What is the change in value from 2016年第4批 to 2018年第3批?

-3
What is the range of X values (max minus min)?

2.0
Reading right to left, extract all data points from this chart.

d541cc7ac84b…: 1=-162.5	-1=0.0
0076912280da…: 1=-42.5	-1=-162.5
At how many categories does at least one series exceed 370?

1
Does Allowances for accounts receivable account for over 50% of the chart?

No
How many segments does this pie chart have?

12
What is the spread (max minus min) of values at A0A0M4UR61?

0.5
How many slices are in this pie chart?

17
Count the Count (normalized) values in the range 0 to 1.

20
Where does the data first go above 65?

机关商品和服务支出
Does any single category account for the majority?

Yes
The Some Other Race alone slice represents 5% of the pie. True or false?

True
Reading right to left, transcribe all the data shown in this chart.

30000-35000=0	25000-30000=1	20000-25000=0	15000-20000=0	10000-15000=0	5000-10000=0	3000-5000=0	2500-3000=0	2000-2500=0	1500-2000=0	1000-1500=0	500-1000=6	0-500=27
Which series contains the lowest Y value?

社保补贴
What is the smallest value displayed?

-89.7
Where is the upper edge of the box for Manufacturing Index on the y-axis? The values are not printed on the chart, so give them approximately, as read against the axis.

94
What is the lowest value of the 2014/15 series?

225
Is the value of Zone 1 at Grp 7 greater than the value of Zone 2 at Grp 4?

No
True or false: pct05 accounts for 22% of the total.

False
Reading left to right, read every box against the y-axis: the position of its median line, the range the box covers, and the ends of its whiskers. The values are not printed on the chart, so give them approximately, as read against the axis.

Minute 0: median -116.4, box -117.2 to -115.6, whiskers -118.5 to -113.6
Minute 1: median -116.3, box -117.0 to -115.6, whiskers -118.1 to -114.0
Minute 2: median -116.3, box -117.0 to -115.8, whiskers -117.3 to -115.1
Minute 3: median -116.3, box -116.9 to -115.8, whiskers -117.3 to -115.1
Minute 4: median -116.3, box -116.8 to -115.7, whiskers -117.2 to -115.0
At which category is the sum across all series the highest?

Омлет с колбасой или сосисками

☆ ☆ ☆ ☆

Exercise description —
Copy the entire listing above line for line, with no changes.

Answer to the exercise —
What is the change in value from 2016年第4批 to 2018年第3批?

-3
What is the range of X values (max minus min)?

2.0
Reading right to left, extract all data points from this chart.

d541cc7ac84b…: 1=-162.5	-1=0.0
0076912280da…: 1=-42.5	-1=-162.5
At how many categories does at least one series exceed 370?

1
Does Allowances for accounts receivable account for over 50% of the chart?

No
How many segments does this pie chart have?

12
What is the spread (max minus min) of values at A0A0M4UR61?

0.5
How many slices are in this pie chart?

17
Count the Count (normalized) values in the range 0 to 1.

20
Where does the data first go above 65?

机关商品和服务支出
Does any single category account for the majority?

Yes
The Some Other Race alone slice represents 5% of the pie. True or false?

True
Reading right to left, transcribe all the data shown in this chart.

30000-35000=0	25000-30000=1	20000-25000=0	15000-20000=0	10000-15000=0	5000-10000=0	3000-5000=0	2500-3000=0	2000-2500=0	1500-2000=0	1000-1500=0	500-1000=6	0-500=27
Which series contains the lowest Y value?

社保补贴
What is the smallest value displayed?

-89.7
Where is the upper edge of the box for Manufacturing Index on the y-axis? The values are not printed on the chart, so give them approximately, as read against the axis.

94
What is the lowest value of the 2014/15 series?

225
Is the value of Zone 1 at Grp 7 greater than the value of Zone 2 at Grp 4?

No
True or false: pct05 accounts for 22% of the total.

False
Reading left to right, read every box against the y-axis: the position of its median line, the range the box covers, and the ends of its whiskers. The values are not printed on the chart, so give them approximately, as read against the axis.

Minute 0: median -116.4, box -117.2 to -115.6, whiskers -118.5 to -113.6
Minute 1: median -116.3, box -117.0 to -115.6, whiskers -118.1 to -114.0
Minute 2: median -116.3, box -117.0 to -115.8, whiskers -117.3 to -115.1
Minute 3: median -116.3, box -116.9 to -115.8, whiskers -117.3 to -115.1
Minute 4: median -116.3, box -116.8 to -115.7, whiskers -117.2 to -115.0
At which category is the sum across all series the highest?

Омлет с колбасой или сосисками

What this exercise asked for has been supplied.